Марьяна Торочешникова: А что все-таки предлагает Минпросвещения?
Екатерина Мень: Производство пустоты, на которое будут тратиться деньги. Ну, будут отчитываться, что дети на дистанте. Но у нас с апреля нет образования. Никто не учится.
Марьяна Торочешникова: Диляра Музафарова в сюжете рассказала о существовании президентского гранта, о тьюторстве (наставничестве сверстников над сверстниками). А это почему остановилось?
Екатерина Мень: Это происходит только в физической среде. Марселю нужен его класс, где 25 его одноклассников показывают ему образцы поведения, диалога, коммуникаций, типичного поведения. И от них он учится больше, чем от взрослых. Такой ребенок, как Марсель, прекрасно (без всяких санкций и "ковидов") "шарится" по интернету, смотрит YouTube, находит какие-то программы. Проблема-то не в этом. Социализация таких детей не растет, они не понимают базовых правил.
Марьяна Торочешникова: А что это за программа, которая финансируется этим грантом?
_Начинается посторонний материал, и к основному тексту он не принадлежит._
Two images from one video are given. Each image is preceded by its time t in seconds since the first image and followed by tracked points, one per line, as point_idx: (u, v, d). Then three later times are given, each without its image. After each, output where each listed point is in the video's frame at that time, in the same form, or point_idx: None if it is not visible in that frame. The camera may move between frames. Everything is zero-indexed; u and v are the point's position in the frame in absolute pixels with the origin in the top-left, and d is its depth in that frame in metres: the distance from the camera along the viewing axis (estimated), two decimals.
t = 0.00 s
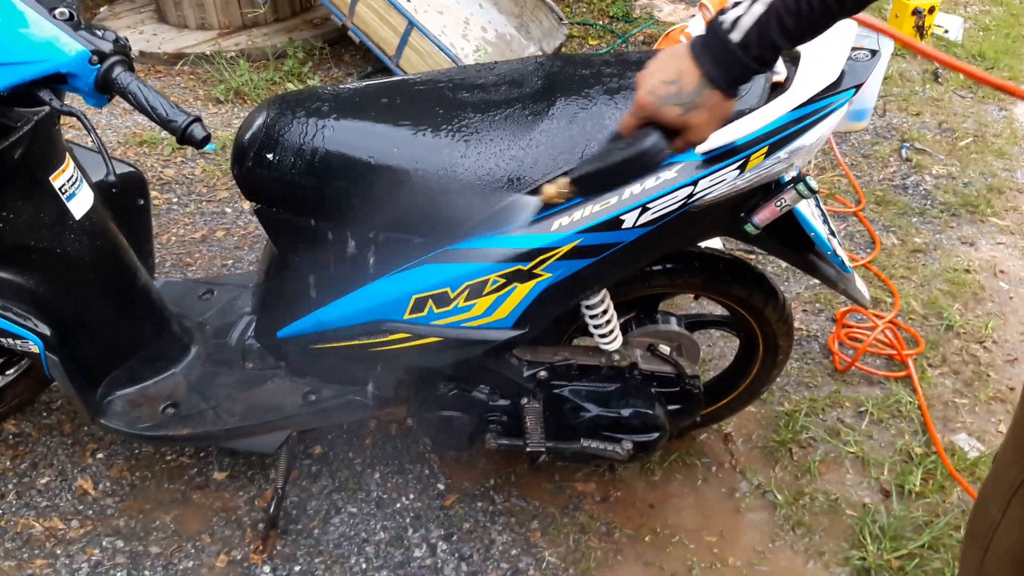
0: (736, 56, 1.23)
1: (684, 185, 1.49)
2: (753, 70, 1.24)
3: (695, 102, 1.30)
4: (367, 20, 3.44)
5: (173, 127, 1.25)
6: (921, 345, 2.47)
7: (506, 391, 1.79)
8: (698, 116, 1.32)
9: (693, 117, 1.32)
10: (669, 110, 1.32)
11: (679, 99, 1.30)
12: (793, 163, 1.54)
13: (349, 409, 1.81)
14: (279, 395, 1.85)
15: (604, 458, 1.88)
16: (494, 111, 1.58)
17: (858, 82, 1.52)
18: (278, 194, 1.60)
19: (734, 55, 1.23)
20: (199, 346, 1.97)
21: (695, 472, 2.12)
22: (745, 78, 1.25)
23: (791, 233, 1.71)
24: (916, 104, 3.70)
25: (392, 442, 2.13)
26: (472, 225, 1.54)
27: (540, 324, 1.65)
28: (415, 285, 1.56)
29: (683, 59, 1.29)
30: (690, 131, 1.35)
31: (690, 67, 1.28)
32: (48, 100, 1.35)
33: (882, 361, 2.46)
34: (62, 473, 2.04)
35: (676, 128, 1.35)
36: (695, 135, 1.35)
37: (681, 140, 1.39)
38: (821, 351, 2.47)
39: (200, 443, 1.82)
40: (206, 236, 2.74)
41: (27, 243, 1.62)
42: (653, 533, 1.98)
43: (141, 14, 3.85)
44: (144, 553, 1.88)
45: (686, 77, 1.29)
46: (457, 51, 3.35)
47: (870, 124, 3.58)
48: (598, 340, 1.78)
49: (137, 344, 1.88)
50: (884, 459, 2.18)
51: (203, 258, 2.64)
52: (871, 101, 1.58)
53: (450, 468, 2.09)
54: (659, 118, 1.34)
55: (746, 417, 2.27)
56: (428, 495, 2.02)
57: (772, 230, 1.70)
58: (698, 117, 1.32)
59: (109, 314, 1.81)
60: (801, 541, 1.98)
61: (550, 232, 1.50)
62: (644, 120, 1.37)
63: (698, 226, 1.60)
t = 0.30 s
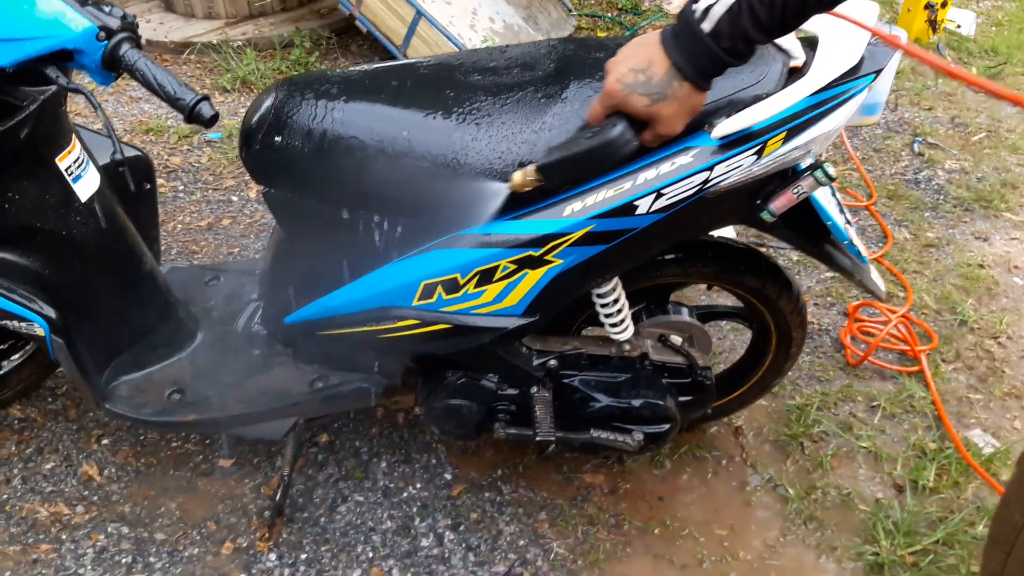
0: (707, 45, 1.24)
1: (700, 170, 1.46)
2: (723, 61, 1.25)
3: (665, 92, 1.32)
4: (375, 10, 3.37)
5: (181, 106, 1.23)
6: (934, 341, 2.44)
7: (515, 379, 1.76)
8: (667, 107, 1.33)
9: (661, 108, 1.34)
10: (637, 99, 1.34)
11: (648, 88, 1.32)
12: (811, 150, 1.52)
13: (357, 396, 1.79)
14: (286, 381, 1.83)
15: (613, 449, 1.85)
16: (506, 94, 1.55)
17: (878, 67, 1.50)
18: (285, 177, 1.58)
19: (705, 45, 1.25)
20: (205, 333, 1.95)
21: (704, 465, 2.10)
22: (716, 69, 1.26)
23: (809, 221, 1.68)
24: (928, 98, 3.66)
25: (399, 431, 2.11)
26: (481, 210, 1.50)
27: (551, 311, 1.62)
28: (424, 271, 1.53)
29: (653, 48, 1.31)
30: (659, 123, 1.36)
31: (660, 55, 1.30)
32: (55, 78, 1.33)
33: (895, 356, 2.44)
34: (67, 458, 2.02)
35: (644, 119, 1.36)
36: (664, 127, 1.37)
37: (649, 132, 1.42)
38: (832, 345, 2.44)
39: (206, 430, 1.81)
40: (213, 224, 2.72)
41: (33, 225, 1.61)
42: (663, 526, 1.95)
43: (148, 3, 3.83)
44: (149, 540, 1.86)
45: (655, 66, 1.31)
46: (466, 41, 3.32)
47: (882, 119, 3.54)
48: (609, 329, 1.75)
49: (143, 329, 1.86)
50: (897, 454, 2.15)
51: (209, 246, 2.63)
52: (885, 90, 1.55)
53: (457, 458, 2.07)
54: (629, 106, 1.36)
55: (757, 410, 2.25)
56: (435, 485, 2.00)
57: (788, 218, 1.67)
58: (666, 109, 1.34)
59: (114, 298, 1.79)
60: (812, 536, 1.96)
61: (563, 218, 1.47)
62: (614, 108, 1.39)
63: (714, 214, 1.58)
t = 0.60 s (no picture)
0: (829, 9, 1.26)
1: (730, 153, 1.43)
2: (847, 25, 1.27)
3: (792, 60, 1.34)
4: None
5: (204, 80, 1.20)
6: (960, 333, 2.40)
7: (537, 365, 1.73)
8: (798, 75, 1.35)
9: (793, 75, 1.35)
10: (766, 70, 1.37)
11: (777, 58, 1.35)
12: (844, 133, 1.48)
13: (376, 380, 1.77)
14: (305, 364, 1.81)
15: (635, 438, 1.82)
16: (533, 73, 1.51)
17: (915, 48, 1.44)
18: (308, 156, 1.55)
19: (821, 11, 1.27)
20: (223, 315, 1.93)
21: (726, 455, 2.07)
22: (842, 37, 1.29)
23: (839, 205, 1.64)
24: (954, 89, 3.60)
25: (417, 417, 2.10)
26: (505, 192, 1.47)
27: (575, 296, 1.59)
28: (447, 254, 1.52)
29: (776, 20, 1.35)
30: (791, 90, 1.38)
31: (786, 26, 1.33)
32: (76, 50, 1.31)
33: (920, 348, 2.39)
34: (84, 440, 2.01)
35: (777, 87, 1.38)
36: (796, 95, 1.38)
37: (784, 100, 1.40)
38: (856, 336, 2.41)
39: (224, 412, 1.79)
40: (231, 207, 2.70)
41: (52, 202, 1.60)
42: (683, 516, 1.93)
43: None
44: (166, 522, 1.85)
45: (782, 36, 1.34)
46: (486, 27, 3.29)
47: (906, 109, 3.48)
48: (632, 315, 1.72)
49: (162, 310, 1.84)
50: (921, 447, 2.11)
51: (227, 229, 2.61)
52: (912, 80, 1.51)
53: (475, 445, 2.05)
54: (759, 77, 1.38)
55: (780, 401, 2.22)
56: (453, 471, 1.98)
57: (818, 203, 1.63)
58: (798, 76, 1.36)
59: (132, 278, 1.78)
60: (835, 528, 1.93)
61: (589, 200, 1.45)
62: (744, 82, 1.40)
63: (742, 197, 1.54)
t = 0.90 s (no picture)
0: None
1: (736, 142, 1.42)
2: None
3: None
4: None
5: (203, 68, 1.18)
6: (964, 323, 2.38)
7: (540, 357, 1.71)
8: None
9: None
10: None
11: None
12: (851, 121, 1.46)
13: (377, 373, 1.75)
14: (306, 358, 1.79)
15: (638, 430, 1.80)
16: (537, 61, 1.49)
17: (923, 35, 1.41)
18: (309, 147, 1.53)
19: None
20: (223, 309, 1.91)
21: (730, 448, 2.05)
22: None
23: (846, 194, 1.62)
24: (956, 79, 3.58)
25: (419, 411, 2.08)
26: (509, 182, 1.45)
27: (579, 288, 1.57)
28: (450, 246, 1.50)
29: None
30: None
31: None
32: (72, 38, 1.28)
33: (925, 339, 2.38)
34: (82, 436, 1.99)
35: None
36: None
37: None
38: (861, 327, 2.39)
39: (224, 407, 1.77)
40: (230, 200, 2.68)
41: (48, 194, 1.57)
42: (687, 509, 1.91)
43: None
44: (165, 519, 1.83)
45: None
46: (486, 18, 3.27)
47: (909, 99, 3.46)
48: (636, 307, 1.71)
49: (161, 304, 1.82)
50: (927, 438, 2.10)
51: (226, 222, 2.59)
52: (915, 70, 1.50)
53: (478, 439, 2.03)
54: None
55: (784, 392, 2.20)
56: (456, 466, 1.96)
57: (825, 193, 1.62)
58: None
59: (132, 272, 1.76)
60: (841, 520, 1.91)
61: (594, 190, 1.43)
62: None
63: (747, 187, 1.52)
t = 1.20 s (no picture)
0: None
1: (733, 144, 1.41)
2: None
3: None
4: None
5: (198, 72, 1.17)
6: (962, 325, 2.38)
7: (538, 361, 1.71)
8: None
9: None
10: None
11: None
12: (848, 123, 1.45)
13: (374, 378, 1.74)
14: (302, 362, 1.78)
15: (636, 435, 1.78)
16: (534, 63, 1.48)
17: (920, 37, 1.41)
18: (305, 150, 1.52)
19: None
20: (219, 313, 1.90)
21: (728, 452, 2.05)
22: None
23: (842, 197, 1.62)
24: (953, 80, 3.58)
25: (417, 415, 2.07)
26: (506, 185, 1.45)
27: (577, 291, 1.57)
28: (446, 249, 1.50)
29: None
30: None
31: None
32: (67, 42, 1.27)
33: (923, 341, 2.38)
34: (77, 441, 1.98)
35: None
36: None
37: None
38: (859, 329, 2.39)
39: (220, 412, 1.76)
40: (227, 203, 2.67)
41: (44, 198, 1.56)
42: (686, 514, 1.90)
43: None
44: (161, 525, 1.82)
45: None
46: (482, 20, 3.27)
47: (906, 100, 3.47)
48: (633, 310, 1.70)
49: (157, 308, 1.81)
50: (926, 441, 2.09)
51: (223, 225, 2.58)
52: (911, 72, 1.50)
53: (475, 443, 2.02)
54: None
55: (782, 396, 2.19)
56: (453, 470, 1.96)
57: (822, 195, 1.61)
58: None
59: (128, 276, 1.75)
60: (840, 525, 1.90)
61: (591, 193, 1.43)
62: None
63: (743, 191, 1.51)
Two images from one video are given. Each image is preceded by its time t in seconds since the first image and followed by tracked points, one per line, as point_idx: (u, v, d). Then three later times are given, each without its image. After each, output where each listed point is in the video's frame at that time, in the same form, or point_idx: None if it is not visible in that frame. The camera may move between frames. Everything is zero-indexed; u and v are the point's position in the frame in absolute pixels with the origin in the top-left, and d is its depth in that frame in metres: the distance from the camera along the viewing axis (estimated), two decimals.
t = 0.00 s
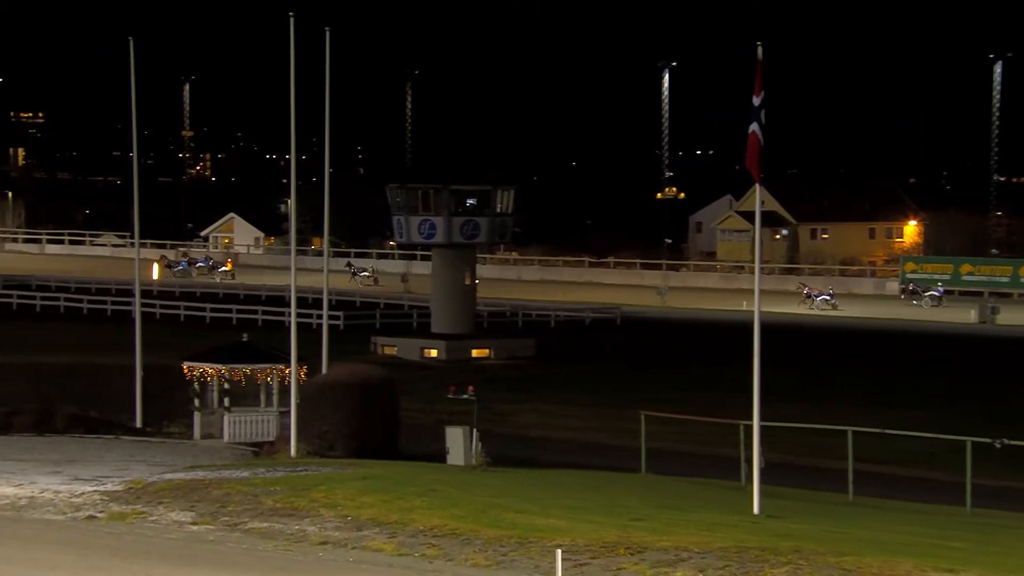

Екатерина Мень: Это технологии, связанные с обучением.
Марьяна Торочешникова: Это должно происходить именно в школе?
Екатерина Мень: Конечно. Должен быть учебный процесс. Где мы возьмем такой клуб по интересам, где типичные подростки будут выстраивать какую-то диалоговую или коммуникативную группу с подростком с аутизмом? Это можно делать только в школе. Таким детям негде учиться коммуникации, негде встречаться с таким количеством разных форм типичного поведения, только в инклюзиве.
Марьяна Торочешникова: Вы разделяете опасения родителей, которые боятся, что дистант останется навсегда, а очное образование станет привилегией?
Екатерина Мень: Безусловно, к этому может идти. Права стоят денег. Любое право человека – это дорогая вещь. Свобода в принципе стоит достаточно дорого. А любое сужение этой плоскости экономит деньги. Вы знаете, сколько стоит репетиторство? Кто-нибудь нанимал репетитора-дистанта? Нанимают персонального, живого педагога, умеющего индивидуализировать подачу материала. И рынок репетиторства миллиардный! Он и так существовал параллельно обычному, типовому школьному образованию. Сейчас понятно, что доступ к живому обучению будут иметь те, кто может это купить, и это жуткий тренд!
Марьяна Торочешникова: Вы ждете каких-то принципиальных, существенных решений от чиновников?
Екатерина Мень: Я жду того, чтобы исключили вообще саму мысль о том, что дистантное образование возможно! На дистанте можно сделать пару приложений, 20 минут что-то посмотреть, прокрутить какой-то информационный ролик, но обучить так никого невозможно.
Марьяна Торочешникова: Тем более детей с особенностями развития.